◆ Records shown
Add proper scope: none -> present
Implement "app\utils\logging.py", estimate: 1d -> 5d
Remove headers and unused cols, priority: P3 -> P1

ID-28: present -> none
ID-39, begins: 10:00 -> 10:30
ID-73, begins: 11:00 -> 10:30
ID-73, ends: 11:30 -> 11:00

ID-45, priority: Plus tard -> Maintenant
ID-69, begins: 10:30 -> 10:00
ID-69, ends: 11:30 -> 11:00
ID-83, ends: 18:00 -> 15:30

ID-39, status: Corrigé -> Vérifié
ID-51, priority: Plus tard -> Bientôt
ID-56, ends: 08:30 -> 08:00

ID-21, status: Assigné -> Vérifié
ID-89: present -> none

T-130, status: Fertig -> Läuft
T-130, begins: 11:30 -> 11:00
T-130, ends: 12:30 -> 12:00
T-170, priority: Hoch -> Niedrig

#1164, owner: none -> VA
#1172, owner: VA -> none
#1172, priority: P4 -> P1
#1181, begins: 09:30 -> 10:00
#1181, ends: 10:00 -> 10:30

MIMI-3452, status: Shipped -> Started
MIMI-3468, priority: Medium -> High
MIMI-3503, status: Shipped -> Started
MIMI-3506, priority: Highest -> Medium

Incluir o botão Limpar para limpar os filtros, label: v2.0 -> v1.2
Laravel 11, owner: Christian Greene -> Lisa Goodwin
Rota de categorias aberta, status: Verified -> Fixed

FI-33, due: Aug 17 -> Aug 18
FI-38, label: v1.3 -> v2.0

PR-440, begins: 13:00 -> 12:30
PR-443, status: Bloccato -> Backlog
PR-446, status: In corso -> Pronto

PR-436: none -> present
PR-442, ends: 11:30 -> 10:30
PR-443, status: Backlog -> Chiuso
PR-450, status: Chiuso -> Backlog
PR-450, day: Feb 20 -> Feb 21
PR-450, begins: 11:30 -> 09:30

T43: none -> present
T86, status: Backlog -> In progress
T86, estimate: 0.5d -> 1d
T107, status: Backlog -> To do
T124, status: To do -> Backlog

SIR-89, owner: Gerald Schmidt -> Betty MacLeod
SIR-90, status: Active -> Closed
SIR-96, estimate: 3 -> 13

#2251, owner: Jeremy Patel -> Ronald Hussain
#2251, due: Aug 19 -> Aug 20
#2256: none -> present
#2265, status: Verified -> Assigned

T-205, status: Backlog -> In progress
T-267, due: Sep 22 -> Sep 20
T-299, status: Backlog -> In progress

◆ Exercise instructions
Take the records above and return, word for word, only the lines that fall from the line with "MIMI-3506, priority: Highest -> Medium" to the line with "T124, status: To do -> Backlog", both of them included.

◆ Expected answer
MIMI-3506, priority: Highest -> Medium

Incluir o botão Limpar para limpar os filtros, label: v2.0 -> v1.2
Laravel 11, owner: Christian Greene -> Lisa Goodwin
Rota de categorias aberta, status: Verified -> Fixed

FI-33, due: Aug 17 -> Aug 18
FI-38, label: v1.3 -> v2.0

PR-440, begins: 13:00 -> 12:30
PR-443, status: Bloccato -> Backlog
PR-446, status: In corso -> Pronto

PR-436: none -> present
PR-442, ends: 11:30 -> 10:30
PR-443, status: Backlog -> Chiuso
PR-450, status: Chiuso -> Backlog
PR-450, day: Feb 20 -> Feb 21
PR-450, begins: 11:30 -> 09:30

T43: none -> present
T86, status: Backlog -> In progress
T86, estimate: 0.5d -> 1d
T107, status: Backlog -> To do
T124, status: To do -> Backlog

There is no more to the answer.